Paine schrie auch jetzt noch nicht. Seine Stimme war ganz leise.
»Hooper«, keuchte Paine. Seine Stimme krächzte, der Schweiß brach ihm aus. »Hooper, ’raus aus dem Bett, Mann, wacht auf, schnell! Die Hütte, sie sind ausgebrochen, sie sind frei! ’raus, hört ihr nicht, ’raus mit euch!«
Er sah Hoopers Gesicht zu einer Fratze der Furcht werden, die flackernde Angst in Hoopers Augen. Jeff Skate fuhr auf der Pritsche herum, sein Mund öffnete sich, als wollte er schreien.
»’runter ducken, nicht so hoch,
daß sie durch die Fenster etwas sehen können!« ächzte Paine. »Stacy, Patty, ’raus, hinten ’raus, das Fenster auf! Sie sind los, sie haben es irgendwie geschafft herauszukommen und Carter erwischt. Sie haben seine Waffen. ‘raus, schnell!«
Er stürzte vorwärts, flog geduckt auf das hintere Fenster zu.
Langsam, dachte er und stierte zur Tür. Sein Revolver hob sich, sein Daumen hielt den Hammer fest. Er war bereit zu feuern. Hölle und Pest, dachte Paine, die Fenster vorn. Wenn sie sehen, daß wir auf sind und das Licht brennt – wir sind Zielscheiben für sie. ’raus, bloß ’raus hier!

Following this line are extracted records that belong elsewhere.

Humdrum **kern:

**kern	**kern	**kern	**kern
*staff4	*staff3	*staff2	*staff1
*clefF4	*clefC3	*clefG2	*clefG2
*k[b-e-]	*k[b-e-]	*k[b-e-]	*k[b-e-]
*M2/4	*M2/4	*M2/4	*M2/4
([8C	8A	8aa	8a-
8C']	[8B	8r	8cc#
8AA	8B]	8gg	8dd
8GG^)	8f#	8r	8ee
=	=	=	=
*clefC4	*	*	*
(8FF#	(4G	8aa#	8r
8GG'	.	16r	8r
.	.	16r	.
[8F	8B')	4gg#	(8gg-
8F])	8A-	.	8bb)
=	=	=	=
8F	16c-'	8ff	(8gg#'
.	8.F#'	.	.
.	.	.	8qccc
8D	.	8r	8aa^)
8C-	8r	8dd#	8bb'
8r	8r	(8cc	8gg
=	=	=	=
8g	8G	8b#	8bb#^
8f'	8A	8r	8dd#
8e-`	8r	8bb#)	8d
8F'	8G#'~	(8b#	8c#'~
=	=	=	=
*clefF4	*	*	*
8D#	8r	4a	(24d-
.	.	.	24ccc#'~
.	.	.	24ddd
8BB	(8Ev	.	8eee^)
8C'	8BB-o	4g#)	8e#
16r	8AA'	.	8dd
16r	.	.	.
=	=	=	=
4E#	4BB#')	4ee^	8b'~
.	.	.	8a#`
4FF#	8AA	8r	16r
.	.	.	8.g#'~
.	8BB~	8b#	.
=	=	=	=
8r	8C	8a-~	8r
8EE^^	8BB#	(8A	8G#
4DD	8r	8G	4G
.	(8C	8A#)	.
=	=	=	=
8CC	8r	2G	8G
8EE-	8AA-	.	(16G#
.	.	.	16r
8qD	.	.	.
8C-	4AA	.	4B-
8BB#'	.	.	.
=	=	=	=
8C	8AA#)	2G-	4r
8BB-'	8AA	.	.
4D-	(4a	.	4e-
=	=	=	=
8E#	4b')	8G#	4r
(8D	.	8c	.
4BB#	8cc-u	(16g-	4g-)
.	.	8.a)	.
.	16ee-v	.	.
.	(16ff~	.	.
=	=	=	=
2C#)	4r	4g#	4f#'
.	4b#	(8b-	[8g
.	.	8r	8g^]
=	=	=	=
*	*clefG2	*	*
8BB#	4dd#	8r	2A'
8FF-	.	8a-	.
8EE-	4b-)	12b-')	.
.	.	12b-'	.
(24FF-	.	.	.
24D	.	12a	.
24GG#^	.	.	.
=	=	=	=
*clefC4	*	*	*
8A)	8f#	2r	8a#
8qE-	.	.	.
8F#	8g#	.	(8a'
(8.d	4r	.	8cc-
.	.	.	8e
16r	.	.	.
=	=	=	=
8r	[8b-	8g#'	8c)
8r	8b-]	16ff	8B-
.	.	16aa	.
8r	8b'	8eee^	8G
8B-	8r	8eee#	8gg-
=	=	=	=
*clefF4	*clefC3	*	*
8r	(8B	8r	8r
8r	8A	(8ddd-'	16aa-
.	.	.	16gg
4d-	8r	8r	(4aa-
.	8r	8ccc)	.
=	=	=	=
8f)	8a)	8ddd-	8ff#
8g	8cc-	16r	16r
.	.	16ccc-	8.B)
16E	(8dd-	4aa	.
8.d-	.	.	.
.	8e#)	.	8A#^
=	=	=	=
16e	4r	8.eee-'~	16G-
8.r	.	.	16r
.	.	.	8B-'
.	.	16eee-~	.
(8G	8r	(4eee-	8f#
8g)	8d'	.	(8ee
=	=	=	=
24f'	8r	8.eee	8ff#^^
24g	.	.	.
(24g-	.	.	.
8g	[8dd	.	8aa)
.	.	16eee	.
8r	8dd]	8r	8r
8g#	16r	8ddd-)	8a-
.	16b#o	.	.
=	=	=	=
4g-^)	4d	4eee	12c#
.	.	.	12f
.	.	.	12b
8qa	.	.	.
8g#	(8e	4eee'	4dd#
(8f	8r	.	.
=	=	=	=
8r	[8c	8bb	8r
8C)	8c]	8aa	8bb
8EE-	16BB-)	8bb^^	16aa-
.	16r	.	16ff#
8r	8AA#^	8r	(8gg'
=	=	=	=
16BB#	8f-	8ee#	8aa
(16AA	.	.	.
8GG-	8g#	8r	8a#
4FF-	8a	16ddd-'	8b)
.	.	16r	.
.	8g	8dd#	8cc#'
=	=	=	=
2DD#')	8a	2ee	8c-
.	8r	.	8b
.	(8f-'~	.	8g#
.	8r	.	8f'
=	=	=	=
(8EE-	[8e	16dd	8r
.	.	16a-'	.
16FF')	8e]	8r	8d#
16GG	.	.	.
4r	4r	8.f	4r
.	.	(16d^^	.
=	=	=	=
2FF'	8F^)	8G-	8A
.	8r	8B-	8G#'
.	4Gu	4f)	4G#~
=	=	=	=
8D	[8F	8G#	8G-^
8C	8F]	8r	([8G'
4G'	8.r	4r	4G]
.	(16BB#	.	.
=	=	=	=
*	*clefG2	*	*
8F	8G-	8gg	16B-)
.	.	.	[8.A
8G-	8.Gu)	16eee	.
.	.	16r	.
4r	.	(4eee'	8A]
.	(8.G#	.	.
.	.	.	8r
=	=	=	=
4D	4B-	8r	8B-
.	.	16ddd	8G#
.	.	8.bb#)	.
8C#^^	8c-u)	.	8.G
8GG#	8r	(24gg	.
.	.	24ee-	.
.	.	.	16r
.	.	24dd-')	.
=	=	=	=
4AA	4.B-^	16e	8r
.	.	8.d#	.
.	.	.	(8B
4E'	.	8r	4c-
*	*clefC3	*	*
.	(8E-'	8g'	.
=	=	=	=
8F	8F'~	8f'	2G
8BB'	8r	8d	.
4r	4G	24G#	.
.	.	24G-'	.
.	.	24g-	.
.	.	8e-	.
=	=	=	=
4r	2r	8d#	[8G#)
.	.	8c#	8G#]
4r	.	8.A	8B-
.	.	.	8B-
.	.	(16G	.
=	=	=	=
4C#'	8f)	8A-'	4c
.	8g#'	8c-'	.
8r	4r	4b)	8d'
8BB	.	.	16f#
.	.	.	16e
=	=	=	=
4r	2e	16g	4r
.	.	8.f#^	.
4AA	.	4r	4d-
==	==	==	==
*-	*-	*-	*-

Er hob den Riegel aus, schob sacht das Fenster auf, aber er zauderte hinauszublicken. Sie konnten schon hinter dem Schlafhaus sein. Wenn er den Kopf hinausstreckte...
»Licht aus«, zischte Paine, als er Stacy vor der Tür kauern sah und Skate zu ihm hetzte. »Lampe aus und still. Zielt auf die Fenster!«
Sie hockten zwischen den Pritschen und hinter dem Tisch. Sie warteten, bis das Licht erlosch. Paine hob den Kopf, sah blitzschnell nach draußen. Niemand war da, alles leer und still. Da wagte er es, stieg über das Fensterbrett, stand draußen und winkte:
»Kommt, schnell!«
Skate kam ihm zuerst nach, dann Patty Chickens. Als sie alle draußen waren, fünf Mann, huschte Paine nach links. Sein Blick flog von der Schlafhausecke zum Corral. Die Pferde standen dort; keins war fort.